It was a typical Thursday morning. I took a left turn into my neighborhood, steaming hot coffee in my cup holder, as I pondered the research report I needed to edit.
And there she was, crossing the street—in my suit.
The woman crossing the street had my old business suit on, one I recently donated in a drive to clothe women in need who were trying to support families. She was coming from the apartments near my home that house quite a few low-income families and refugees.
That suit was not inexpensive and different enough from the norm to be easily recognizable. I’d finally purged it from my closet, knowing if I hit that suit size ever again it would be an act of God. It was the first “real” ensemble I bought myself in Chicago—in the designer department at Marshall Field’s on State Street. The price tag made me gasp at the time. But, that suit saw me through oh-so-many occasions.
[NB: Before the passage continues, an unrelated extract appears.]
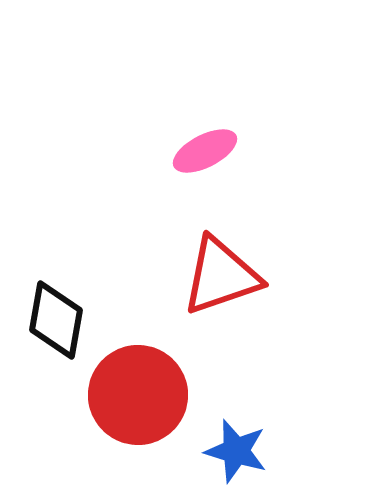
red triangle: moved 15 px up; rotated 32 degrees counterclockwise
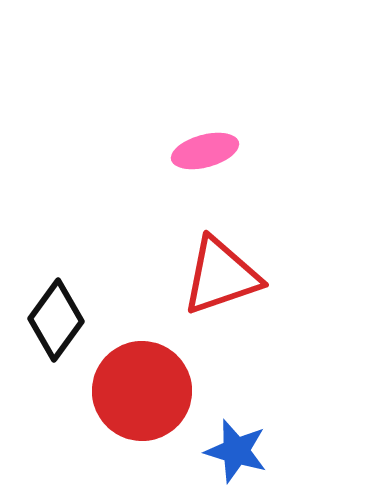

Weekly breakfast meetings with my colleague and the ad agency at the Ritz Carlton. After-work holiday parties at some swanky restaurant or another. Interviews in which I tried hard not to show how very nervous I was. Lunch dates with suitors I thought might be “the one.” There was at least a decade of living in that suit and it looked none the worse for wear.
The woman wearing it this morning—well, she looked magnificent. Smiling and seemingly feeling like a million bucks. I will admit that a single tear rolled down my cheek after I saw her. She gave a backward glance at her kids, who were waiting for the bus outside the apartment complex. And she headed toward the public bus stop. I’m hoping she was dressed for a job interview that she nailed.
I wanted to roll down the window and shout: “You’ll do great! That suit has never let me down.” But I didn’t, of course. The mojo was now hers. No need to remind her it was once someone else’s.
It was not easy for me to part with that darned suit. I remember standing in my closet, thinking how foolish it was that I was holding onto an item of clothing that could be bringing someone else joy. And, silly as it may sound, I wished that joy upon whoever ended up with it as I placed it in the donation bag.
So, thank you, Universe. For showing me the joy in that woman’s face this morning. Most of us don’t get to see where our good intentions land. I’m here to tell you—it was beautiful.